“The case of William Lopez began twenty-three years ago. It was rotten from day one.”
So begins U.S. District Judge Nicholas Garaufis’ epic 95-page dissection of the justice system’s failures in wrongly arresting, prosecuting and imprisoning Lopez for the 1989 murder of a drug dealer in a crack house in Brooklyn. In his order, made public yesterday, Garaufis granted Lopez’s writ of habeas corpus and ordered him released within 60 days. He has served 22 years in prison, and is now 50 years old.
As recounted by the judge, the case against Lopez, which took place early in the tenure of long serving Brooklyn District Attorney Charles Hynes, was weak in the first place, relying on the word of one witness, a drug addicted prostitute who claimed after trial that she was coerced by police and prosecutors to testify against Lopez. “The prosecution’s evidence was flimsy to begin with and has since been reduced to rubble by facts arising after trial,” Garaufis wrote.
Hynes’ office, however, is going to appeal the ruling, and request that Lopez remain in prison.
The back story: On Aug. 31, 1989, two men walked into the basement of a crackhouse at 3053 Brighton Fifth St. in Brooklyn and robbed the drug dealer, Elvirn Surria. One of the men shot Surria twice with a double-barreled shotgun and he died. Lopez was arrested and later convicted of second degree murder and sentenced to 25 years to life in prison.
One witness, Daisy Guadalupe Flores, claimed she came face-to-face and spoke with the shooter, but did not recognize Lopez when she saw him in the courtroom. In addition, she said the shooter was a “tall, dark, black” man taller than 6-foot-3. Lopez is about 5-foot-7 and has a light complexion.
The second witness, Janet Chapman, had smoked 10-to-12 vials of crack in the two hours prior to the shooting. She claimed not to have seen the shooting, but said she saw Lopez with a gun, heard a shot and heard a body fall. During the trial, she changed her story. She claimed she saw the shooting. After the trial, she changed her story a second time, saying Lopez was present at all, and she was intimidated into naming him by prosecutors.
Chapman first identified Lopez as a suspect after she was arrested for prostitution about a month after the murder. When she testified, she had been held at Rikers for five month. “There is conflicting evidence in the record regarding whether, at the time of her testimony, there was an outstanding deal between the prosecution and Chapman whereby Chapman would receive a sentence of time served if she testified against Lopez consistently with her audiotaped statement at the police department,” Garaufis writes.
In other words, Chapman may have had an incentive to name Lopez as the killer.
Indeed, about two months after the trial, Chapman gave Lopez’s brother a typewritten statement saying she had been intimidated by police and prosecutors into naming Lopez.

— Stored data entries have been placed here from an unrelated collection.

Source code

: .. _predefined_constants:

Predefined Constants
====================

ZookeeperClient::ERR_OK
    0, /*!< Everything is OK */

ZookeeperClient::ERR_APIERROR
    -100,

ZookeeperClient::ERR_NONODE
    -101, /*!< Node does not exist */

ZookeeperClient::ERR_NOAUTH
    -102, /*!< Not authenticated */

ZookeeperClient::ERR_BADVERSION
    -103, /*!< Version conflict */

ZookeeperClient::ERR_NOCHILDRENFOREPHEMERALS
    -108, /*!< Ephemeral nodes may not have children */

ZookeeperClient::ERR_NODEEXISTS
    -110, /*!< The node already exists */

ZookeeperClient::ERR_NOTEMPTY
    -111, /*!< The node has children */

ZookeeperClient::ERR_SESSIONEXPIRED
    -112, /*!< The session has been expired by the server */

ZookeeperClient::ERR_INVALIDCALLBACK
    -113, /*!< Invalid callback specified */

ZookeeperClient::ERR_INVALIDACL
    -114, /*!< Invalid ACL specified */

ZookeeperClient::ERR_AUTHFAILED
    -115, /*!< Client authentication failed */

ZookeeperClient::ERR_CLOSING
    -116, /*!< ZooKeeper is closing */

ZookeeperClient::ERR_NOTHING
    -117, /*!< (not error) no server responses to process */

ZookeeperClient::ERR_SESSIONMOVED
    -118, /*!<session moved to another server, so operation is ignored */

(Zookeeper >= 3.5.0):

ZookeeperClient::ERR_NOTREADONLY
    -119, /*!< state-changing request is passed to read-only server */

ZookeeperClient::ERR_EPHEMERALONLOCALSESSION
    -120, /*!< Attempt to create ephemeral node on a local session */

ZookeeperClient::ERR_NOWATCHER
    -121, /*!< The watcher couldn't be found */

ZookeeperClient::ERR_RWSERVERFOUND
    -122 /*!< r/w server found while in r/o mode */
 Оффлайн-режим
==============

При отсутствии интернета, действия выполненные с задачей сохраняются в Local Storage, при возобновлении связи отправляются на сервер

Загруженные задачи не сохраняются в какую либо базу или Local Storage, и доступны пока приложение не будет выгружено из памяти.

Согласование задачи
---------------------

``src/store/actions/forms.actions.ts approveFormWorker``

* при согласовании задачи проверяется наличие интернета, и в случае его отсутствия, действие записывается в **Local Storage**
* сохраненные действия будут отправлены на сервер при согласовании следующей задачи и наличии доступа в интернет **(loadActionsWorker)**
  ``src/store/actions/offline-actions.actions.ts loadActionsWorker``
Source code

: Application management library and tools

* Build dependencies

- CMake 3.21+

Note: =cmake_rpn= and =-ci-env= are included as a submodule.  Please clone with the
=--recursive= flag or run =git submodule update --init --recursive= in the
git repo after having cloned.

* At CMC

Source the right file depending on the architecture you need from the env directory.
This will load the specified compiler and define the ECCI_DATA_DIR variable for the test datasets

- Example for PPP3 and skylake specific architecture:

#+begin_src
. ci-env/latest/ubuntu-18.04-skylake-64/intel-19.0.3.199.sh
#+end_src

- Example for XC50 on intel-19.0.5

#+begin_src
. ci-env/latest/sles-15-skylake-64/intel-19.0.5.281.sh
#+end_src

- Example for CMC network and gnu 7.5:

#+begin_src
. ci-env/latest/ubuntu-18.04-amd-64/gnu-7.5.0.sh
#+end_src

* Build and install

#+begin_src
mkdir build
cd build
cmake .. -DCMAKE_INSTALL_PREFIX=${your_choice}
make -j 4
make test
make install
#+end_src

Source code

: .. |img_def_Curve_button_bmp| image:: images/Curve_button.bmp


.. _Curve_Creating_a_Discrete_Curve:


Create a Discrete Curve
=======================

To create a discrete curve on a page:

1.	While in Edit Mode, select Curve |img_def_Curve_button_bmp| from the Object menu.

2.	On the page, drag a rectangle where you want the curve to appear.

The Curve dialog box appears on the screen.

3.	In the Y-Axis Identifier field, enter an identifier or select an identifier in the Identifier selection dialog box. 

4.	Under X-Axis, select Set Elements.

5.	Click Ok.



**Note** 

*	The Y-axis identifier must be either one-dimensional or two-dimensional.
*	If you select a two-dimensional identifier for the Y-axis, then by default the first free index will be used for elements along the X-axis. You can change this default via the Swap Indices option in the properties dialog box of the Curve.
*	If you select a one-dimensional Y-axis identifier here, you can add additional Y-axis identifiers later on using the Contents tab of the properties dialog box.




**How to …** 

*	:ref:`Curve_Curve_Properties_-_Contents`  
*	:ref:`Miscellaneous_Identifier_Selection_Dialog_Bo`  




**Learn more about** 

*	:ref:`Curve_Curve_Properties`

“I Jannet [sic] Chapman of sound mind and judgement [sic] do hereby confess that my testimony relevant to the trial of the People vs. William Lopez was not true,” she wrote. “William Lopez was not present at the scene of the crime. The D.A. forced me to testify on behalf of the state under due ress [sic] and the constant threat of going to jail if I did not cooperate with the D.A. office. Let me say again William Lopez is completely innocent he was never at the scene of the crime. ”
In Lopez’s request, she typed a second letter and had it notarized. In that statement, she wrote: “William Lopez was not at the murder scene and never had anything to do with the murder.”
She made a third statement: “The district attorney’s representative promised to arrange my early release in exchange for a statement that I saw William Lopez carrying a shotgun-type weapon near the scene of a shooting murder. Although I never saw anything such as the assistant district attorney suggested, I readily agreed to make the statement because I wanted to get out of jail.”
She added: “I reached the point where I could no longer live with the lie constantly weighing down on my conscience. I must also reveal that the district attorney told me never to tell anyone that we cut a deal about my testimony in exchange for my freedom.”
Lopez had two alibi witnesses–his mother and sister in law–who would have testified that he was with them. But his trial attorney failed to call them to the witness stand.
The defense also failed to call Earline Cafield, who sent prosecutors a letter stating that Chapman had told her someone other than Lopez had killed Surria.
Despite all this, the courts rejected a series of appeals by Lopez. It would take many years before he finally caught a break.
The “final nail on the coffin” of the case, as his appellate lawyer Richard Levitt puts it, came in November when he and his law partner Yvonne Shivers were finally able to speak with the murder victim’s former partner-in-crime, Cesar Diaz, who had been deported to the Dominican Republic years earlier. Diaz told them that he saw the shooting and was certain that Lopez was not present.
“The police wanted to talk to him back in 1989, but he refused to cooperate,” Levitt says. “After he was deported, everyone kind of forgot about him. But we went through the old files, and found his name, and tracked him down through his former lawyer and his daughter. He didn’t know Lopez, and had no reason to lie.”
Garaufis also found that the state judge Carolyn Demarest’s decision to reject an earlier appeal by Lopez was “unreasonable.” “Her refusal to hold an evidentiary hearing to develop the central factual disputes underlying Lopez’s claim–without so much as an explanation–is baffling, not to mention unfortunate because the two alibi witnesses are now no longer available to testify,” he wrote.
For now, Garaufis ordered prosectors to either try Lopez again or agree to his release within 60 days. It remains unclear whether Hynes office will appeal the ruling.
“He’s lost a lot of time, so he’s obviously very grateful to the judge” Levitt says.
A spokesman for the district attorney’s office has not yet responded to a request for comment.